La sénatrice Coyle : Il est toujours bon de se rappeler qu’il faut rester sceptique face aux données et d’étudier minutieusement tous les témoignages que nous avons entendus jusqu’à présent. C’est notre travail.
Cela dit, nous savons qu’il existe un problème d’antisémitisme au Canada. D’après tout ce que j’ai lu et entendu, je pense qu’il s’est probablement aggravé depuis l’attaque contre la communauté israélienne le 7 octobre, puis l’attaque extrêmement disproportionnée contre des civils à Gaza.
Je pense qu’il y a une augmentation des actes antisémites au Canada.
Que pensez-vous qu’il faille faire à ce sujet?
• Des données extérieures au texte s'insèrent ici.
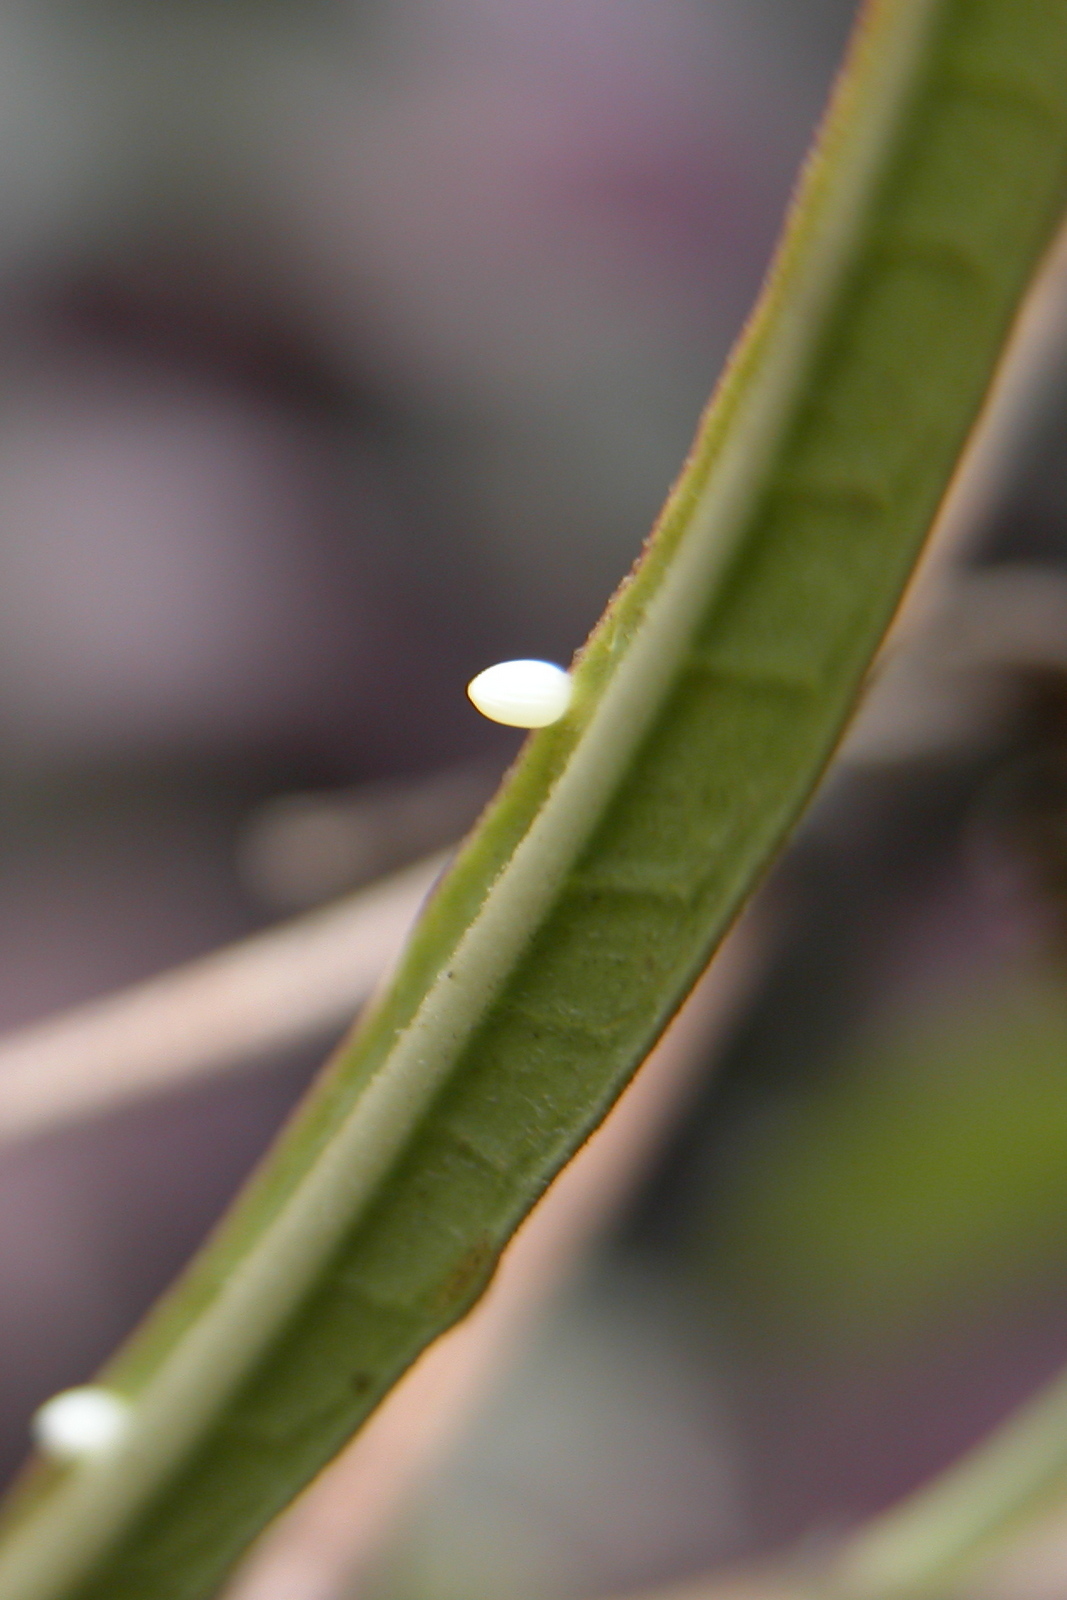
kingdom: Animalia
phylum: Arthropoda
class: Insecta
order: Lepidoptera
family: Nymphalidae
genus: Danaus
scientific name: Danaus chrysippus
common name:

Quelles sont les principales mesures à prendre pour y remédier? C’est notre travail ici, s’il vous plaît.
M. Sealy-Harrington : Merci pour cette question, madame la sénatrice.
Les membres du comité doivent faire preuve de prudence et de rigueur lorsqu’il traite les allégations, et non pas celles concernant une augmentation de l’antisémitisme, je le concède volontiers, mais celles concernant une augmentation astronomique de l’antisémitisme. Nous devons être prudents, en particulier comme l’a mentionné le rabbin David Mivasair. Je renvoie le comité aux recherches novatrices de la chercheuse juive Sheryl Nestel sur l’utilisation et l’utilisation abusive des statistiques sur l’antisémitisme, une étude minutieuse qui traite de ces allégations.
Et comme ses recherches l’expliquent clairement, les incidents antisémites sont largement déformés par les organisations pro‑israéliennes qui qualifient systématiquement d’antisémites les critiques à l’égard d’Israël, y compris celles formulées par des Juifs.
Alors qu’Israël commet un génocide en direct dans la bande de Gaza, les critiques à l’encontre d’Israël augmentent de manière exponentielle, n’est-ce pas? Il s’agit là d’une réaction humaine compréhensible et prévisible face à la situation catastrophique à Gaza.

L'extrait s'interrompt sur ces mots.